Option #4. Add Manjoo’s proposed detection and notification features as the default setting that phone users are automatically opted into. Ensure that it’s easy for users who don’t want to use the service to turn it off, as well as turn on at a later time, should they be so inclined.
Although Option #1 entails doing nothing, it’s still a moral decision. It amounts to a choice to exclude the safety features available in Option #2 and thus deprive users of their use. So far as we can tell, there’s no compelling reason to refrain from giving users those attractive features if it’s relatively easy and inexpensive to do so.
So, Option #2 is preferable to Option #1 because it expands our choices and gives us a greater ability to protect ourselves, should we choose to do so. But is it better than Options #3 or #4? Are we better off without technology that identifies nude selfies as worthy of our extra attention?
Probably not. Not everyone has the same level of digital literacy. While it might seem easy to the technologically savvy to find and use protective features for intimate media, data security should be for all users. Unlike some kinds of privacy choices around which there is little consensus, it seems clear that virtually everyone would choose to avoid unauthorized access to and unintentional exposure of nude photos. Given this unanimity combined with both the sensitivity and popularity of nude photos, it’s hard to imagine any content more worthy of robust and automatic security features on a consumer technology.
Brett Frischmann, Director of Intellectual Property and Information Law Program at Cardozo School of Law, told us that when technology prompts us to think about how to handle a nude selfie, the process actually can enhance social learning and help a new level of common sense emerge.
“ Like GPS, many technologies provide helpful nudges and have anti-developmental consequences. That is, they inhibit the development of critical human capabilities. So a useful design default is to prompt users to engage in active choosing, which may be essential to social learning and in this particular case, the development of common sense. We can’t presume people know or should know how to deal with problems posed by new technology. They might not even recognize the problem as such. It may take some reflection and perhaps even deliberation with others. Common sense often works that way.”

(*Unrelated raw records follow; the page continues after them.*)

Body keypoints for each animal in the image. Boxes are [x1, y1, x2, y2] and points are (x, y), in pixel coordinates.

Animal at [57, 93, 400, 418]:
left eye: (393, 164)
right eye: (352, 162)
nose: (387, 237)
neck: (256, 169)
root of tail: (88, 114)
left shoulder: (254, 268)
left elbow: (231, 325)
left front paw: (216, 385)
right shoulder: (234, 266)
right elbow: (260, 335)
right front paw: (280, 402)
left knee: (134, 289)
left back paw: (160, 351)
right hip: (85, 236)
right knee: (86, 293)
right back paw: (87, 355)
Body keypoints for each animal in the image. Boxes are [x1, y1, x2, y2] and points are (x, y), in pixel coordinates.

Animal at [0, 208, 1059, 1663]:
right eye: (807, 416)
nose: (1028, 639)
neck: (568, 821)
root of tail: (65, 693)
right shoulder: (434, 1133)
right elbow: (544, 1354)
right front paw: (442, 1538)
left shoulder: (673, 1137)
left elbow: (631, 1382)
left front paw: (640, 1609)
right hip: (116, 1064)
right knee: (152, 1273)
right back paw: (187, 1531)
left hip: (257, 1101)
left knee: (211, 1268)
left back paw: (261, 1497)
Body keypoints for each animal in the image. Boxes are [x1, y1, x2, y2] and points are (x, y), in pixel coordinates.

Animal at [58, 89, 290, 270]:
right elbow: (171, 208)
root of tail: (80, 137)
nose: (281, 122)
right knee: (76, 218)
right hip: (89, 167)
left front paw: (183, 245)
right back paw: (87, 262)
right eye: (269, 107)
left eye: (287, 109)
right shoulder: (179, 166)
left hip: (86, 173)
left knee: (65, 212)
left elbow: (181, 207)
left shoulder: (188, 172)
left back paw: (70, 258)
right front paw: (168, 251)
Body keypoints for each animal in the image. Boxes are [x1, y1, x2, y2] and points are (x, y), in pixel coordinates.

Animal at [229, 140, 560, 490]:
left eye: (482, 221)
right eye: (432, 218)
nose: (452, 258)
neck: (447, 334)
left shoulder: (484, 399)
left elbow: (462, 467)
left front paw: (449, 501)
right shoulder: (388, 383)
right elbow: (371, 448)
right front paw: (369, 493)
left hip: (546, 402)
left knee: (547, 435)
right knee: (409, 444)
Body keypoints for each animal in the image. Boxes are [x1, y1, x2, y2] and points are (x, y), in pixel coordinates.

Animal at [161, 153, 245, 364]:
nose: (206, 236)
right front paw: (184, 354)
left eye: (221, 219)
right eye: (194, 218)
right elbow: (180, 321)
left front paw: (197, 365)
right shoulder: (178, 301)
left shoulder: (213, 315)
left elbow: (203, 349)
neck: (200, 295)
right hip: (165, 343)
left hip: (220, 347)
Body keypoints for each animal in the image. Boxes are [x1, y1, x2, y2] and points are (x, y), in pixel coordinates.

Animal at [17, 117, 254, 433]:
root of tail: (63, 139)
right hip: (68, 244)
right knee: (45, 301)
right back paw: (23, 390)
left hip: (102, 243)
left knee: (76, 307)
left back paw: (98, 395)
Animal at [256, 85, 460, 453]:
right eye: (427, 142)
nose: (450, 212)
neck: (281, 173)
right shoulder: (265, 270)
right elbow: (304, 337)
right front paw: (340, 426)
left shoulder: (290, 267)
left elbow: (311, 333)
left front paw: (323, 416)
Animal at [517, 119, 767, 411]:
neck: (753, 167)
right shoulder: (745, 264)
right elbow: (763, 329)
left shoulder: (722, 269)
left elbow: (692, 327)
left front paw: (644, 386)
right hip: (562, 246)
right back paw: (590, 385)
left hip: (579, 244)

Option #4, the opt-out detection of nude photos, seems wisest. It’s tempting to say opt-in protections are the most desirable because they are the most choice-preserving. But given the likely consensus around the protection of nude photos, the catastrophic consequences of a related data breach, and the diversity of technical sophistication, the benefits of this nudge would likely outweigh the costs—especially if the detection setting is easy to find (or even presented as an option upon the first detection) and can be disabled by simply pushing a button.
To be sure, we need to be wary of nudging. Beyond having the potential to corrode character and negate autonomy, it can be used in ways that purely encourage, rather than mitigate, risky behavior. For example, Facebook is letting people know how often publically posted videos are viewed, and it isn’t hard to imagine that the desire to have that information will incline some folks to over-share. But nudges aren’t inherently bad, and Manjoo identified an important one whose time has come.